Documentation
¶
Overview ¶
Package docparser provides a multi-backend document parser that converts files (PDF, DOCX, images, etc.) into []datasource.NormalizedItem for vectorization. Backends include Docling Serve and Gemini. The active provider is selected via Config.Provider.
Index ¶
Constants ¶
This section is empty.
Variables ¶
This section is empty.
Functions ¶
func DetectMIME ¶
DetectMIME returns the MIME type for a filename based on its extension. Falls back to "application/octet-stream" for unknown types.
func SplitOnPageMarkers ¶
SplitOnPageMarkers splits text on "--- PAGE N ---" markers. Returns at least one element (the whole text) if no markers found.
Types ¶
type Config ¶
type Config struct {
// Provider selects the active backend: "docling", "gemini".
Provider string `toml:"provider,omitempty" yaml:"provider,omitempty"`
Docling DoclingConfig `toml:"docling,omitempty" yaml:"docling,omitempty"`
Gemini GeminiConfig `toml:"gemini,omitempty" yaml:"gemini,omitempty"`
}
Config selects which parsing backend to use and holds per-provider settings. Only the sub-config matching Provider is used; the rest are ignored.
type DoclingConfig ¶
type DoclingConfig struct {
// BaseURL is the Docling Serve REST API base (e.g. "http://localhost:5001").
BaseURL string `toml:"base_url,omitempty" yaml:"base_url,omitempty"`
}
DoclingConfig holds settings for the Docling Serve sidecar backend.
type GeminiConfig ¶
type GeminiConfig struct {
// Model is the Gemini model to use for document parsing (e.g. "gemini-2.0-flash").
Model string `toml:"model,omitempty" yaml:"model,omitempty"`
}
GeminiConfig holds settings for the Gemini file-upload backend.
type ParseRequest ¶
type ParseRequest struct {
// Reader provides the raw file content.
Reader io.Reader
// Filename is the original filename (used for MIME-type detection and metadata).
Filename string
// SourceID is a stable ID prefix for generated items (e.g. "gdrive:fileId").

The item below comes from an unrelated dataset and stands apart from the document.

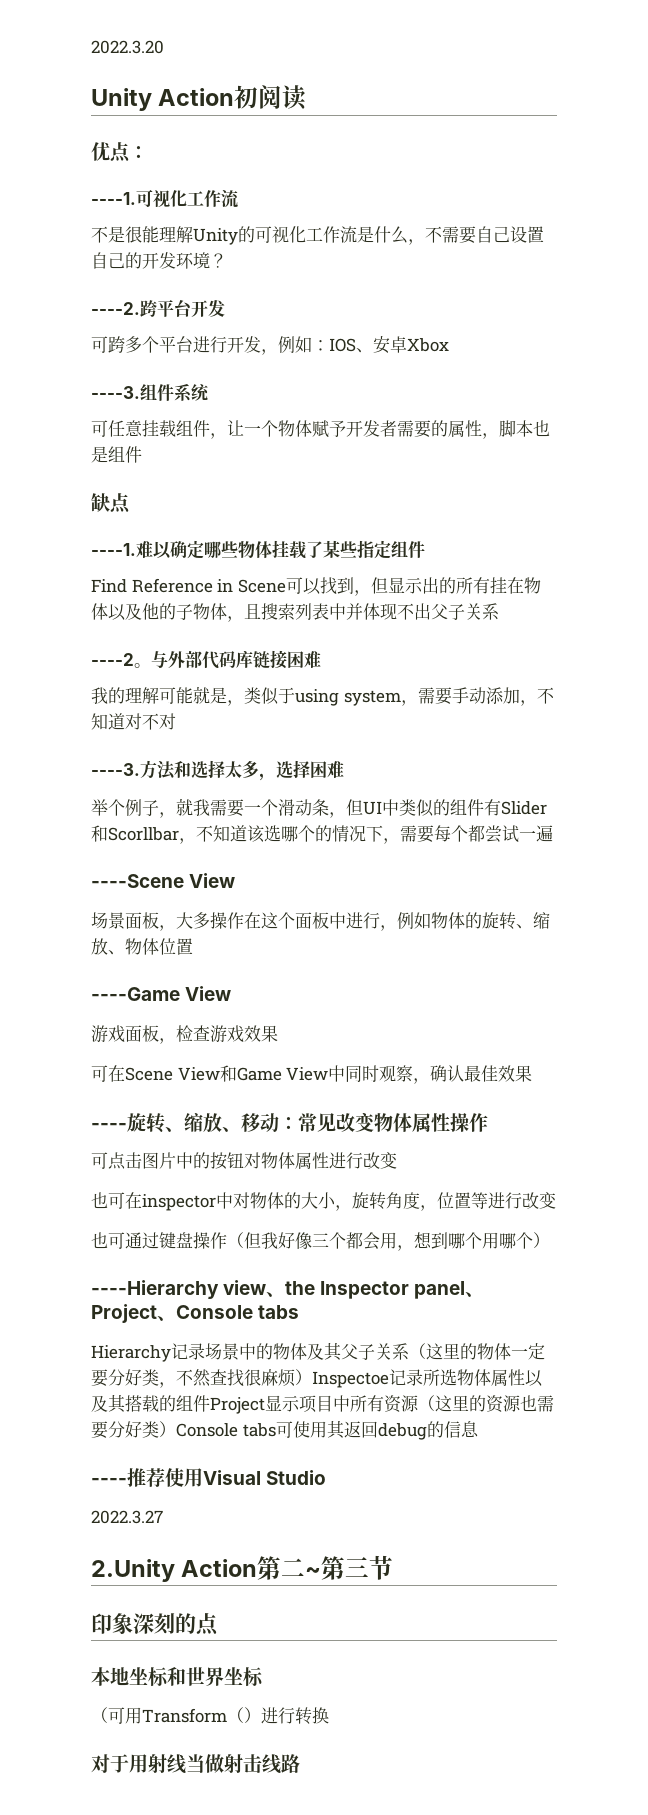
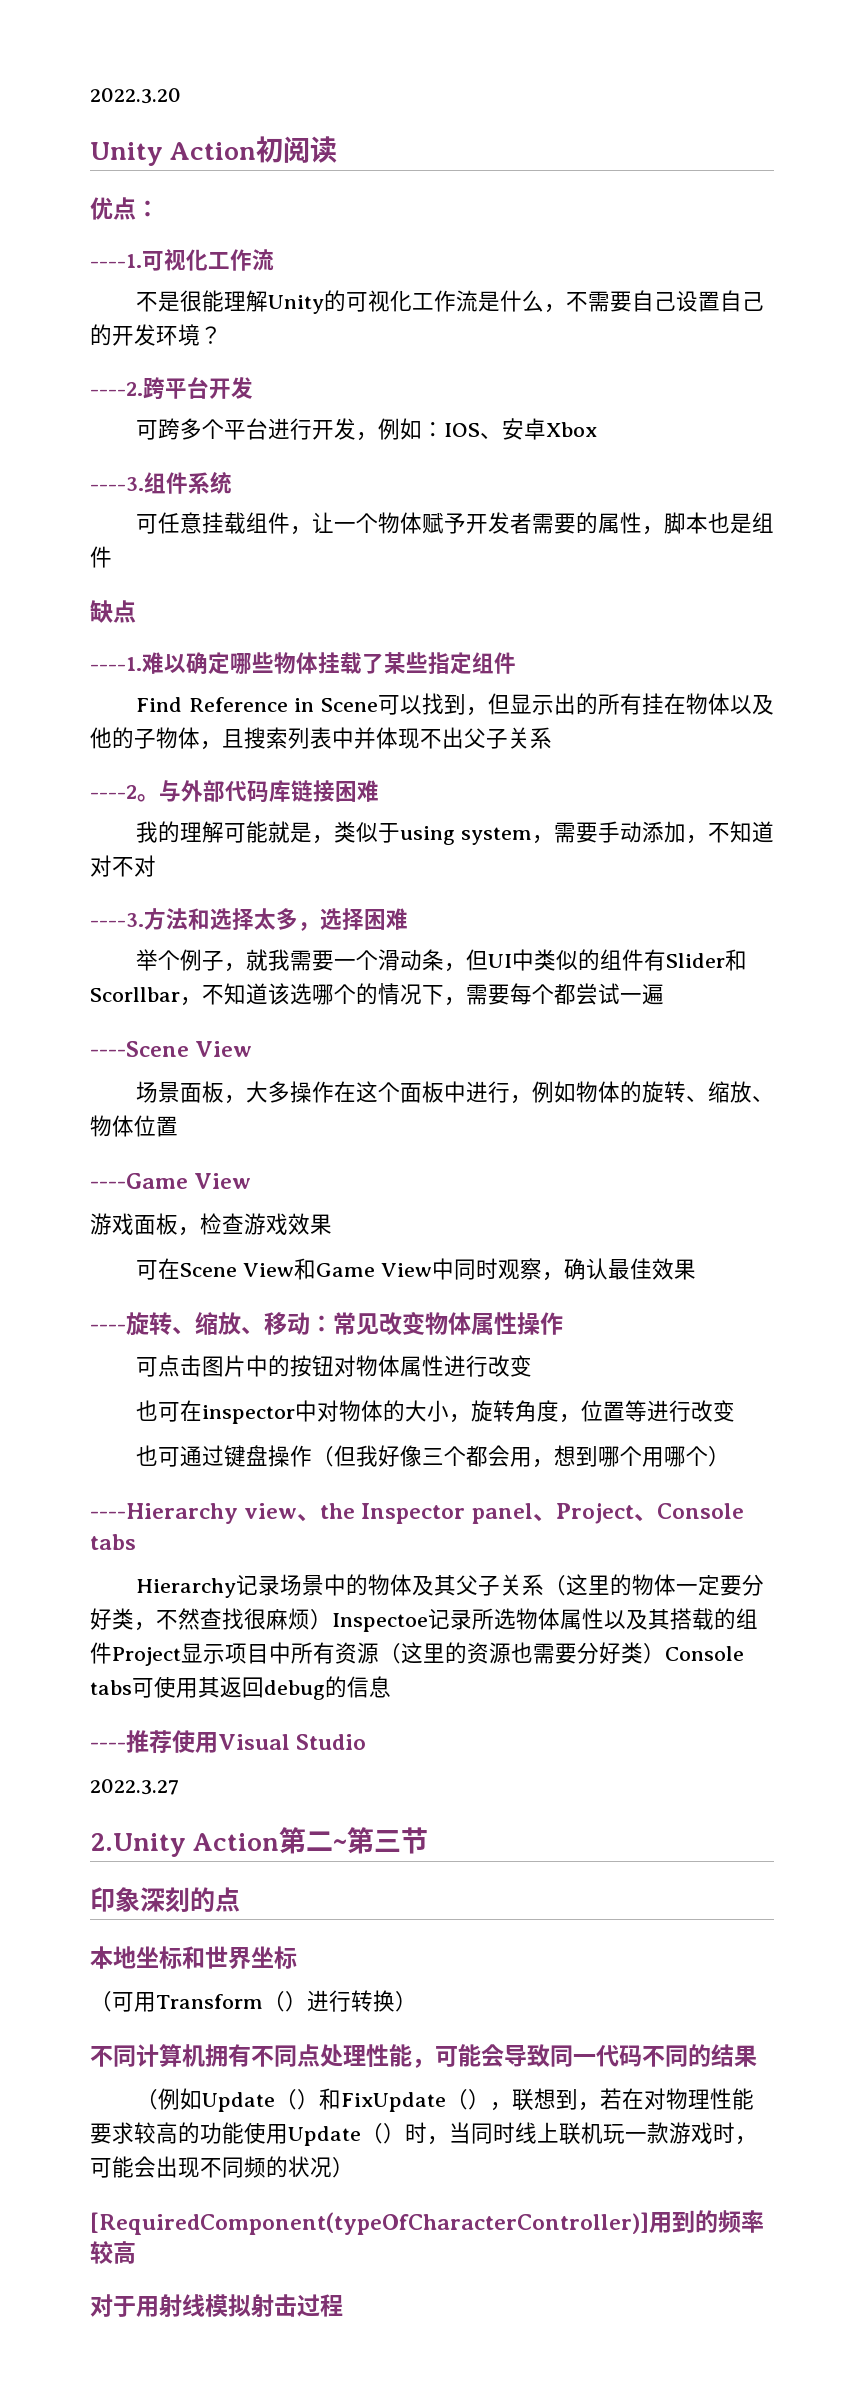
(329, 1715) none -> [394,1991,417,2012] [90,2044,757,2068] [135,2088,754,2112] [90,2122,757,2146] [90,2156,354,2178] [90,2210,764,2235] [90,2241,136,2264] ） // 不同计算机拥有不同点处理性能，可能会导致同一代码不同的结果 // （例如Update（）和FixUpdate（），联想到，若在对物理性能要求较高的功能使用Update（）时，当同时线上联机玩一款游戏时，可能会出现不同频的状况） // [RequiredComponent(typeOfCharacterController)]用到的频率较高
[186,1754,300,1774] 当做射击线路 -> [205,2294,343,2317] 模拟射击过程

// Parsed pages/sections are suffixed with ":page:N".
SourceID string
}
ParseRequest carries the file to parse. Reader provides the file content; Filename is used for MIME detection and metadata. SourceID is a stable prefix for generated item IDs (e.g. "gdrive:abc123").
type Provider ¶
type Provider interface {
// Parse reads a document and returns one NormalizedItem per page or section.
// Each item's Content contains the extracted text; Metadata includes
// element_type, page_number, mime_type, and parser backend name.
Parse(ctx context.Context, req ParseRequest) ([]datasource.NormalizedItem, error)
}
Provider is the interface that all document parsing backends implement. Given a ParseRequest (io.Reader + filename), it returns structured items ready for vectorization. Multi-page documents produce one NormalizedItem per page or logical section.